Structured Entity Extraction Using Large Language Models
This research paper discovers a way to extracting structured information from unstructured text (like webpages). It’s like turning a webpage (unstructured data) into a machine understandable format (structured data).
Improving Text Embeddings with Large Language Models (PDF version here)
This research paper discusses a way to get high-quality text embeddings that can be used for information retrieval (IR). Text embeddings is a reference to creating a representation of text in a way that can be used by algorithms to understand the semantic meanings and relationships between the words.

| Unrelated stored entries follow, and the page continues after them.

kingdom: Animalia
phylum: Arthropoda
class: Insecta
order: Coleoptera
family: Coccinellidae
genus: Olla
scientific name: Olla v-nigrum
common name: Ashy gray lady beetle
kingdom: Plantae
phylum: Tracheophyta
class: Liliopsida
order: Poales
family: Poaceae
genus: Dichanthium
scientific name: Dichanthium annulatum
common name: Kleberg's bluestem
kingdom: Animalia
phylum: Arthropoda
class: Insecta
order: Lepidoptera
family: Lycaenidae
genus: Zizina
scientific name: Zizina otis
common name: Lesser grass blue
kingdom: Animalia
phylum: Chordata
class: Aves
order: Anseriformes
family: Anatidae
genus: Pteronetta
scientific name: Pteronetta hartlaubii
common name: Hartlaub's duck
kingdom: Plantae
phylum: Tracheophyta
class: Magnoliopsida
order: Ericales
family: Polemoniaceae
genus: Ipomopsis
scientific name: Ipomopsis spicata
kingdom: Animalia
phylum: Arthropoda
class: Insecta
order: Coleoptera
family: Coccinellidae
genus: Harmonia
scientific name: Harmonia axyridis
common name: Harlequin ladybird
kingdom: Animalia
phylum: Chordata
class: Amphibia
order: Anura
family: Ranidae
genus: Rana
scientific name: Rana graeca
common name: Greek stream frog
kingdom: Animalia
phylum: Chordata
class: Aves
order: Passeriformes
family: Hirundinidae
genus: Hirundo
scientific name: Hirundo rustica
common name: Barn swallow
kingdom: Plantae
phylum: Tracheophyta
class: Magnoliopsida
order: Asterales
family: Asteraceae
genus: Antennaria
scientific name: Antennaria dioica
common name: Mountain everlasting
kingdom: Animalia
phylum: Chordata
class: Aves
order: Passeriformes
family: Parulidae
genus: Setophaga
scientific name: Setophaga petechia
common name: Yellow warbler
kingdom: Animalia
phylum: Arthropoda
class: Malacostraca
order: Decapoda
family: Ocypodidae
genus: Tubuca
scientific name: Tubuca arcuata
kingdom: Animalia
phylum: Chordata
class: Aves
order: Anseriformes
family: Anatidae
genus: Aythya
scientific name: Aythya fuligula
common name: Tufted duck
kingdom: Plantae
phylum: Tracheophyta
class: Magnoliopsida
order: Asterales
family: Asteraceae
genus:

The above research paper explains the use:
“Text embeddings are vector representations of natural language that encode its semantic information. They are widely used in various natural language processing (NLP) tasks, such as information retrieval (IR), question answering…etc. In the field of IR, the first-stage retrieval often relies on text embeddings to efficiently recall a small set of candidate documents from a large-scale corpus using approximate nearest neighbor search techniques.”
There’s more research by Microsoft that relates to search, but these are the ones that are specifically related to search together with large language models (like GPT-4.5).
Following the trail of breadcrumbs leads directly to Microsoft as the technology powering any search engine that OpenAI is supposed to be planning… if that rumor is true.
5. Is Rumor Meant To Steal Spotlight From Gemini?
The rumor that OpenAI is launching a competing search engine was published on February 14th. The next day on February 15th Google announced the launch of Gemini 1.5, after announcing Gemini Advanced on February 8th.
Is it a coincidence that OpenAI’s announcement completely overshadowed the Gemini announcement the next day? The timing is incredible.
At this point the OpenAI search engine is just a rumor.